- [ACTIVITY]: When a line below contains the word "szindrómás", copy that line.

[Entries taken from a collection]

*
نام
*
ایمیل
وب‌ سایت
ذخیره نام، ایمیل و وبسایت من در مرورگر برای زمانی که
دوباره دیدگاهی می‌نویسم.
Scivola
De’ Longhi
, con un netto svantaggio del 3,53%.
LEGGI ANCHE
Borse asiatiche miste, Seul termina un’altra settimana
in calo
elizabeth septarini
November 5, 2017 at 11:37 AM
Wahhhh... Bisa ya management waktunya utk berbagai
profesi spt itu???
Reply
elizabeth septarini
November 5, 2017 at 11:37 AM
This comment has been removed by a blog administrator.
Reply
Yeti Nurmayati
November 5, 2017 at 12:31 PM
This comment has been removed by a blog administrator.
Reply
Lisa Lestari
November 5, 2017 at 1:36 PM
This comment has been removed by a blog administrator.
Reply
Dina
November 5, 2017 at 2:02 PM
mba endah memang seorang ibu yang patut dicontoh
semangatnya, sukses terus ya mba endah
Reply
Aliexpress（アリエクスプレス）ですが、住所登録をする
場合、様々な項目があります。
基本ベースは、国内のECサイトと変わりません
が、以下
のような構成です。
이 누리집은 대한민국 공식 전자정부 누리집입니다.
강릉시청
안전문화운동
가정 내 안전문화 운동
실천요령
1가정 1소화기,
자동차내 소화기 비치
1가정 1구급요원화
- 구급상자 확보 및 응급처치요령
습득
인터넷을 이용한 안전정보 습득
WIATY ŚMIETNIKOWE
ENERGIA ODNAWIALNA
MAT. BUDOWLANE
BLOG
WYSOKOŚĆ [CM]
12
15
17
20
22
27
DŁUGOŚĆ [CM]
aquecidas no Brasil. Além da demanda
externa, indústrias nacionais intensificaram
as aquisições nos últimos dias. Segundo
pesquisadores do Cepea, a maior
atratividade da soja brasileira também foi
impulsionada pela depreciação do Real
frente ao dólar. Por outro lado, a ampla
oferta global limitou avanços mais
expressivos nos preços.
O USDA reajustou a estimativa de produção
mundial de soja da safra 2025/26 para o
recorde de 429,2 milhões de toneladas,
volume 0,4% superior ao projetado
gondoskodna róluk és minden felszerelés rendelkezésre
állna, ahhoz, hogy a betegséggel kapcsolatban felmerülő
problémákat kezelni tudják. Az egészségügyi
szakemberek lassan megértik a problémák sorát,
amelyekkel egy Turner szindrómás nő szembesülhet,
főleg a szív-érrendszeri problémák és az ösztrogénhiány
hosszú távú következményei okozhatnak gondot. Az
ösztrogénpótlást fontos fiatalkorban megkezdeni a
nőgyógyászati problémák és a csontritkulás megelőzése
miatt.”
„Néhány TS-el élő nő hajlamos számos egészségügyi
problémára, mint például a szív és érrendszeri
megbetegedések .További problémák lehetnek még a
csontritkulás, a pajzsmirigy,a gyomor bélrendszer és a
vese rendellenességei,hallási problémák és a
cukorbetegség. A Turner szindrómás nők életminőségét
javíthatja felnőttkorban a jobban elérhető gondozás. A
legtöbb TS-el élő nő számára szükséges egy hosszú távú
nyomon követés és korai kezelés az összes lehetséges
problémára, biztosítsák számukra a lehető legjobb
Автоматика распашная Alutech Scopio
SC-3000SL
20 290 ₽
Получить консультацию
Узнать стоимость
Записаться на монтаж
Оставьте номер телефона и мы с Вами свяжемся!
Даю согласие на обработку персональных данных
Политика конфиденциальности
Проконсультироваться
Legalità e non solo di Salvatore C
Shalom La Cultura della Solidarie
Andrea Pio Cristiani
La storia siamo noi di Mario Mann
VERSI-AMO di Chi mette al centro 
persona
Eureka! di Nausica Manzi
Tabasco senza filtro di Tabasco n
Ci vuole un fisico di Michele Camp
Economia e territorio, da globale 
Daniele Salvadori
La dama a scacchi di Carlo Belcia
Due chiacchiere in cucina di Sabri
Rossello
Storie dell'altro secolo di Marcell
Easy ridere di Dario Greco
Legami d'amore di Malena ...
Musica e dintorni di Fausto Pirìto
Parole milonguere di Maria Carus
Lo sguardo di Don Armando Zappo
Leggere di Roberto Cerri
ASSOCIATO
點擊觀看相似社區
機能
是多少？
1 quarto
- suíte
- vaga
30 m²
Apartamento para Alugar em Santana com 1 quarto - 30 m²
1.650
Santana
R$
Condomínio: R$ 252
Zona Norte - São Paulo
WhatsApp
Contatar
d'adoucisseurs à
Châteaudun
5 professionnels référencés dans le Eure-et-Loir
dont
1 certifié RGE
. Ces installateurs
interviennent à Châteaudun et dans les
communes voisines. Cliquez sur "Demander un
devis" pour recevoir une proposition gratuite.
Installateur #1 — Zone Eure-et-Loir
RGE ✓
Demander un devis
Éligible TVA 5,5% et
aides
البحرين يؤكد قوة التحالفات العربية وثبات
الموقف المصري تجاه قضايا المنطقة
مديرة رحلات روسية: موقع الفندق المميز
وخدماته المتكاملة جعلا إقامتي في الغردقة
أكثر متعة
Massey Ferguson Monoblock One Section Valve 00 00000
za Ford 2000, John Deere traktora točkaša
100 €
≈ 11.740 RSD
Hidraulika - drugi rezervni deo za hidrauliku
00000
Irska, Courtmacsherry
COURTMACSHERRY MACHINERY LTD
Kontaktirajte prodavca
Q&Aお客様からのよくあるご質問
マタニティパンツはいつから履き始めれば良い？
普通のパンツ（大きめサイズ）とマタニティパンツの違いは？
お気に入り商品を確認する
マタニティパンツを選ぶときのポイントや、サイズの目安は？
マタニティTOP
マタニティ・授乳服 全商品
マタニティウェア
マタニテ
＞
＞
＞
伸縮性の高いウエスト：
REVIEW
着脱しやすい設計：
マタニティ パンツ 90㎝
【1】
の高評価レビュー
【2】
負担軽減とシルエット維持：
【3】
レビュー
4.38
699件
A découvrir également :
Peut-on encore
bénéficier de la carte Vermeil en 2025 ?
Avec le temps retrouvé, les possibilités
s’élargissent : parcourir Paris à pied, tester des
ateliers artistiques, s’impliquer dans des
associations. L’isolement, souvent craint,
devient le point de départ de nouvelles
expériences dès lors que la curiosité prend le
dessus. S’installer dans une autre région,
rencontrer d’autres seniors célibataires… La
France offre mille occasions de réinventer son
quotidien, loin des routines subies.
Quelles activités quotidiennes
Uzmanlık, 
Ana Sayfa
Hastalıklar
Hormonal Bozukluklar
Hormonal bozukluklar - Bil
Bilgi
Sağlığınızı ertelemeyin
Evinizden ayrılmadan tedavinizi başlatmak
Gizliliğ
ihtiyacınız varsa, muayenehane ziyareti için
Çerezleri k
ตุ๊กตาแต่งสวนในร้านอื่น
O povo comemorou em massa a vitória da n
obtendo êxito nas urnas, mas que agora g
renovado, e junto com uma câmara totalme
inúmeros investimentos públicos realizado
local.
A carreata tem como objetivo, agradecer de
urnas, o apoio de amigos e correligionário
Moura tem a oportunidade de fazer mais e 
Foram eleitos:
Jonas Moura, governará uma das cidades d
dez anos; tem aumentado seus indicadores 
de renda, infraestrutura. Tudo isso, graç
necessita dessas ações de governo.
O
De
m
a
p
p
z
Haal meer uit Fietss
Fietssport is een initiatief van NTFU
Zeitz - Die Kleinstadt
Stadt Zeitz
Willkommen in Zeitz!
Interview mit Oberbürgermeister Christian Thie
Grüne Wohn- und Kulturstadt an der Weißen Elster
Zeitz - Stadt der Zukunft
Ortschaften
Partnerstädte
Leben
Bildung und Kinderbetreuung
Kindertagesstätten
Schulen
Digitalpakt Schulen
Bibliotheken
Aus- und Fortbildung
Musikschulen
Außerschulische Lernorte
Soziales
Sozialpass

- [EXPECTED ANSWER]:
amelyekkel egy Turner szindrómás nő szembesülhet,
cukorbetegség. A Turner szindrómás nők életminőségét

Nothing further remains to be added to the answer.